How many lines in the data below have the string "guarda"? Reply with the number alone.

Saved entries
= = = = = = =

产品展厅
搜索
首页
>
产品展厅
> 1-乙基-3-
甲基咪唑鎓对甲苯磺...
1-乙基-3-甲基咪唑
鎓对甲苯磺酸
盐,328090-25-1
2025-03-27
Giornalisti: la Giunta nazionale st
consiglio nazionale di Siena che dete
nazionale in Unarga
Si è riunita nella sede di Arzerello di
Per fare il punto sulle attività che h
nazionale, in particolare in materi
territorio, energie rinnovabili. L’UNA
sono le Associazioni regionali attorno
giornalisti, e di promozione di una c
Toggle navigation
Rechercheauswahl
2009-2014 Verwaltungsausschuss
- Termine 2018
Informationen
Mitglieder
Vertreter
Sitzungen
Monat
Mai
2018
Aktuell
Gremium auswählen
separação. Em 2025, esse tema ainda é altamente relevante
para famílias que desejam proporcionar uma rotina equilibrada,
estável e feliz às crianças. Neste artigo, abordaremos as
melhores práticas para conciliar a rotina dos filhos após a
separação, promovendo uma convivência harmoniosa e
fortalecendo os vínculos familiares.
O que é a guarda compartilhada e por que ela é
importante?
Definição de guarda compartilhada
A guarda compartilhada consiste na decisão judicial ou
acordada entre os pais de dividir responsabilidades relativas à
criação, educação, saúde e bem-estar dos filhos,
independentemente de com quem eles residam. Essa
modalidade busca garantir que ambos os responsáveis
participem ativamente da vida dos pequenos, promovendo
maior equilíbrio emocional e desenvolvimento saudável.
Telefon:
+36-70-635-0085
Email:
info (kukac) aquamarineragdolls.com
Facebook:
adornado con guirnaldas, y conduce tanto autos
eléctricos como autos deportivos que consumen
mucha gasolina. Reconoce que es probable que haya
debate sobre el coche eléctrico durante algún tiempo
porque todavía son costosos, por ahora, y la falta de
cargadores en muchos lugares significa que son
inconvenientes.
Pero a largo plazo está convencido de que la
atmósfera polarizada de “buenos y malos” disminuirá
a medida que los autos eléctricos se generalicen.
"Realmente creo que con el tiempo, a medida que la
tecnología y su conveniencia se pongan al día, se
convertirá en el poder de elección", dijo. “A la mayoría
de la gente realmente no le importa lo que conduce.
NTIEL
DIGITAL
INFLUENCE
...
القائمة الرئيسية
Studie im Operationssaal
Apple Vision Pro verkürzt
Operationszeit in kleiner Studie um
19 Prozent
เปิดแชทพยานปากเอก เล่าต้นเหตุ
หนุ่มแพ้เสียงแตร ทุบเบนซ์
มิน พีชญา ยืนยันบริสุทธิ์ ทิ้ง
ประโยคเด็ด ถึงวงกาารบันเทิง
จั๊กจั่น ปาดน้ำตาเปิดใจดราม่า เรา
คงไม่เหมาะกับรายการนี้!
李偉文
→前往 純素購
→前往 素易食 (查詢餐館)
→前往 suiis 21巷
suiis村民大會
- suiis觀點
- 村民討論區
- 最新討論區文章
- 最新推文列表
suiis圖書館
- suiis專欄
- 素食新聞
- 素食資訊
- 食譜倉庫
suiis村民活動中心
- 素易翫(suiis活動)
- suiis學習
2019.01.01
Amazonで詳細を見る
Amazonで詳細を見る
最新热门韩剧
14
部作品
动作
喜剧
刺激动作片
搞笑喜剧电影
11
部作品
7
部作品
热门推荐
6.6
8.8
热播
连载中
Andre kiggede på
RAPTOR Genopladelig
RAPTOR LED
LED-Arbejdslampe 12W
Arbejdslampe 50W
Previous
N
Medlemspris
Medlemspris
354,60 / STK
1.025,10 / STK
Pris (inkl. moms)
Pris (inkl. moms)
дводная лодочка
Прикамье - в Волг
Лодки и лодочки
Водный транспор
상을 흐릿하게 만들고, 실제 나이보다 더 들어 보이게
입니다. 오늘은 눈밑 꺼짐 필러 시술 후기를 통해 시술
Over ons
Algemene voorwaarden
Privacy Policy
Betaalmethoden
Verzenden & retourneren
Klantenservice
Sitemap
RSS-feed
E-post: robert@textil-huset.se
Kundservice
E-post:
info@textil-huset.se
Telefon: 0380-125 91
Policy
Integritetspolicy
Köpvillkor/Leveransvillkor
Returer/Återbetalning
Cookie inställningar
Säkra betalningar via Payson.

= = = = = = =

Result of the exercise:
3